Quando san Paolo parla della giustificazione per la fede, in realtà sta riprendendo profonde convinzioni di alcune tradizioni ebraiche. Perché se si affermasse che la propria giustificazione si ottiene attraverso il compimento della Legge con le proprie forze, senza l’aiuto divino, si starebbe cadendo nella peggiore delle idolatrie, che consiste nell’adorare se stessi, le proprie forze e le proprie opere, invece di adorare l’unico Dio.
È imprescindibile ricordare che alcuni testi dell’Antico Testamento e molti testi ebraici extrabiblici mostravano già una religiosità della fiducia nell’amore di Dio e invitavano a un compimento della Legge attivato nel profondo del cuore dall’azione divina (cfr. Ger 31, 3.33-34; Ez 11, 19-20; 36, 25-27; Os 11, 1-9, etc.) (1). La “emunà”, atteggiamento di profonda fiducia in Yahweh, che attiva l’autentico compimento della Legge, «è al centro stesso dell’esigenza di tutta la Torah» (2).
Un’eco recente di questa antica convinzione ebraica, che rinuncia all’autosufficienza dinanzi a Dio, si può trovare nella seguente frase del Rabbi Israel Baal Shem Tov (inizio del xix secolo): «Temo molto più le mie buone azioni che mi producono piacere di quelle cattive che mi producono orrore» (3).
Le tradizioni ebraiche riconoscono anche che per compiere integralmente la Legge occorre un cambiamento che parte dai cuori. Cristiani ed ebrei non diciamo che a valere è il compimento esteriore di certe usanze senza l’impulso interiore di Dio. La teologia ebraica in realtà coincide con la dottrina cristiana su questo punto, soprattutto se si parte dalla lettura di Geremia e di Ezechiele, dove appare il bisogno di una purificazione e di una trasformazione del cuore. Come non vedere in Rm 2, 28-29 una continuazione e un approfondimento di Ger 4, 4; 9, 24-25)?
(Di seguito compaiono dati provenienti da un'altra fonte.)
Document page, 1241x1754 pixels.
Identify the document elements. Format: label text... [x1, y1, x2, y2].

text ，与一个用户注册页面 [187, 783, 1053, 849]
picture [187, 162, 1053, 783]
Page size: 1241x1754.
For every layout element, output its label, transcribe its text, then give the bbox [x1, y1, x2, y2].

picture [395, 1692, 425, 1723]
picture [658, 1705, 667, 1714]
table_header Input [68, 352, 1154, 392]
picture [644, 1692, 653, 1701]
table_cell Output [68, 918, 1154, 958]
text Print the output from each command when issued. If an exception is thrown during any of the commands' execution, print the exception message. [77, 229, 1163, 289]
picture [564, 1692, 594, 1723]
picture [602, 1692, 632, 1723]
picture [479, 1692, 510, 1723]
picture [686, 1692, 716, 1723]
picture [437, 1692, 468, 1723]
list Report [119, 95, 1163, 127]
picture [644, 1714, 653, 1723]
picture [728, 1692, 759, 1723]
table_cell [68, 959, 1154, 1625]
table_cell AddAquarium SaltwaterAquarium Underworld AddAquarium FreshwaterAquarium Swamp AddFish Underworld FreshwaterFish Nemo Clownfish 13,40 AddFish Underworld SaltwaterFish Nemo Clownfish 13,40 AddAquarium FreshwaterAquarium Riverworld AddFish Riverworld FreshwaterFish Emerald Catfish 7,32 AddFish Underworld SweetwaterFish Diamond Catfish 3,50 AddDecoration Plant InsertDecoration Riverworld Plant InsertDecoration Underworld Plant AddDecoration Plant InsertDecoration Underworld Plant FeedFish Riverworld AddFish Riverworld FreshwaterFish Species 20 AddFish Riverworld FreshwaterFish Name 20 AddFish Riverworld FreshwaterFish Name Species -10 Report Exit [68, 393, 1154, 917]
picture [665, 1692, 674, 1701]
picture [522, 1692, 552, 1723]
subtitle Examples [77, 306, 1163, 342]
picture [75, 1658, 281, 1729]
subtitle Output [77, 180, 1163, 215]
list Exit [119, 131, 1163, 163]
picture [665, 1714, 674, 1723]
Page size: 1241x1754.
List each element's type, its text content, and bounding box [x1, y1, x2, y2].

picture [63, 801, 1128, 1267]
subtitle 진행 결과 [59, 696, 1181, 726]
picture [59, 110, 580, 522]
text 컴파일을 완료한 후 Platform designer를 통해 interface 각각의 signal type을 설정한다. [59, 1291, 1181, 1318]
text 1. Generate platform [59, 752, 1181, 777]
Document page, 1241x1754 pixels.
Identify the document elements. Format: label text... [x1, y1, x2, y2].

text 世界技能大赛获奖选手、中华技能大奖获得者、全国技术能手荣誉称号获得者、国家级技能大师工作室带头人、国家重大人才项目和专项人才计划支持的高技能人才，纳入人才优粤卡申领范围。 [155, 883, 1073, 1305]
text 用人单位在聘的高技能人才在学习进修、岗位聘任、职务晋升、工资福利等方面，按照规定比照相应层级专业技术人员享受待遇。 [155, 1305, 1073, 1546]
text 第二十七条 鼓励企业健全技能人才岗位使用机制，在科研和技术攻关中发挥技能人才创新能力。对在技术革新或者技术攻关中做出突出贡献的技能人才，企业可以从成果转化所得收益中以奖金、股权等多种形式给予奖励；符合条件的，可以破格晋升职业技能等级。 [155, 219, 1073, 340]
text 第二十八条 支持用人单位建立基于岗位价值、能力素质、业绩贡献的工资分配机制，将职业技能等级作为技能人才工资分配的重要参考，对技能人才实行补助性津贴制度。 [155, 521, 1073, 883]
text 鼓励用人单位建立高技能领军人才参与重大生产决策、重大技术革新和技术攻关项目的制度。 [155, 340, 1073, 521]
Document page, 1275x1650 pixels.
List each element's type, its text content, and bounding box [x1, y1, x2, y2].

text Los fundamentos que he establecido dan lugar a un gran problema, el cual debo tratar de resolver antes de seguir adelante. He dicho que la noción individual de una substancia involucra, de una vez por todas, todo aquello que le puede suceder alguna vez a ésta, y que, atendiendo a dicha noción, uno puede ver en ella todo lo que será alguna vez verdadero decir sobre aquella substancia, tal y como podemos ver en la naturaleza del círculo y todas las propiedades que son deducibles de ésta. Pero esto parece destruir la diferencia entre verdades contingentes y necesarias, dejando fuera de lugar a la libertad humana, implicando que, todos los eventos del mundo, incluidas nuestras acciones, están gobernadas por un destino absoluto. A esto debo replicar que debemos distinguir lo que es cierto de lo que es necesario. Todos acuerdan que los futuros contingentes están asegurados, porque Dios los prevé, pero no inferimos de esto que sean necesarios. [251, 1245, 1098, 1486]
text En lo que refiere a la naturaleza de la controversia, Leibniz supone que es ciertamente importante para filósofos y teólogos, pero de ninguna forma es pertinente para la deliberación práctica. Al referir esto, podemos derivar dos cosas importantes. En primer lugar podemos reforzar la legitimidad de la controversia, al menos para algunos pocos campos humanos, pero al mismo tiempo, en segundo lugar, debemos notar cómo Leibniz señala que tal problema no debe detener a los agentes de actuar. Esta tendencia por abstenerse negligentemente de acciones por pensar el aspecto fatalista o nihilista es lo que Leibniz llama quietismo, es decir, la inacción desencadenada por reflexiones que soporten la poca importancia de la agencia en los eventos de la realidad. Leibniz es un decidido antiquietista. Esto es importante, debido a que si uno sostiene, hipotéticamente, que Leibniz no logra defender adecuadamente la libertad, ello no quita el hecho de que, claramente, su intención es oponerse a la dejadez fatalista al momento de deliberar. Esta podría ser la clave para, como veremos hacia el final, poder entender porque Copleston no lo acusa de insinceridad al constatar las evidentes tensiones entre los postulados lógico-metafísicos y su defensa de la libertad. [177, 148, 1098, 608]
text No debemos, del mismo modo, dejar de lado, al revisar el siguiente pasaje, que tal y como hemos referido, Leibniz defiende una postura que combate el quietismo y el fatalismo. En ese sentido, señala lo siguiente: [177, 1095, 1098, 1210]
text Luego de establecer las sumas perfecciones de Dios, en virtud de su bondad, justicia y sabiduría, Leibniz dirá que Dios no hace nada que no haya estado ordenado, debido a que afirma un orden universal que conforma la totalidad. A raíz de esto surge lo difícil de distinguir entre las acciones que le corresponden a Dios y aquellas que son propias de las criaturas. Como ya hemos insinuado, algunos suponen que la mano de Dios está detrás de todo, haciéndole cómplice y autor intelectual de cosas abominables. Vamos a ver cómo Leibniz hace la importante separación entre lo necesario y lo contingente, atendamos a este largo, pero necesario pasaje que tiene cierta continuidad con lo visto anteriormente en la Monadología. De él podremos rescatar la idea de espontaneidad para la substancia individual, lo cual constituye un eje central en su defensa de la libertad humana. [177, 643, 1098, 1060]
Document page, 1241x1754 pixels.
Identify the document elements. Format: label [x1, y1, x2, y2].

Ebrei e cristiani riconosciamo che la sola legge esterna non può cambiarci senza l’opera purificatrice e trasformatrice di Dio (Ez 36, 25-27), che per noi ha già cominciato a rendersi presente nel suo Messia (Gal 2, 20-21).
D’altro canto, ricordiamo che secondo la profondissima interpretazione di sant’Agostino e di san Tommaso sulla teologia paolina della legge nuova, la sterilità di una legge esterna senza l’aiuto divino non è solo una caratteristica della Legge ebraica, ma pure dei precetti che lo stesso Gesù ci ha lasciato: «Anche la lettera del Vangelo ucciderebbe se non avesse la grazia interiore della fede, che guarisce» (4).
*Arcivescovo di La Plata
(1) Il testo di Ab 2, 4, che esprime questo atteggiamento fondamentale, è di fatto citato da san Paolo quando parla della giustificazione per la fede in Gal 3, 11 e in Rm 1, 17.
(2) Cfr. C. Kessler, Le plus grand commandement de la Loi (cit) 97. Bisogna dire qui che le affermazioni di Paolo su una “caducità” della Legge si dovrebbero inserire nel contesto della “dottrina rabbinica degli eoni”, secondo la quale alla fine dei tempi l’istinto del male sarà sradicato dai cuori umani e la legge esterna non sarà più necessaria. Paolo in effetti credeva di vivere nei tempi ultimi e attendeva un ritorno imminente del Messia: «Paolo era un fariseo convinto di vivere in un tempo messianico»: H.J. Schoeps, Pau1. The theology of the Apostle in the light of Jewish religious story, Philadelphia, 1961, p. 113. Per questo motivo, in 1 Timoteo, quando l’attesa di una venuta imminente si era molto mitigata, la legge acquisì maggiore importanza (cfr. 8-9).
(3) Citato da E. Wiesel, Celebración jasídica, Salamanca, 2003, p. 58; Celebrazione hassidica, Milano, 1987.
(4) San Tommaso d’Aquino, Summa Theologiae, domanda 106, articolo 2.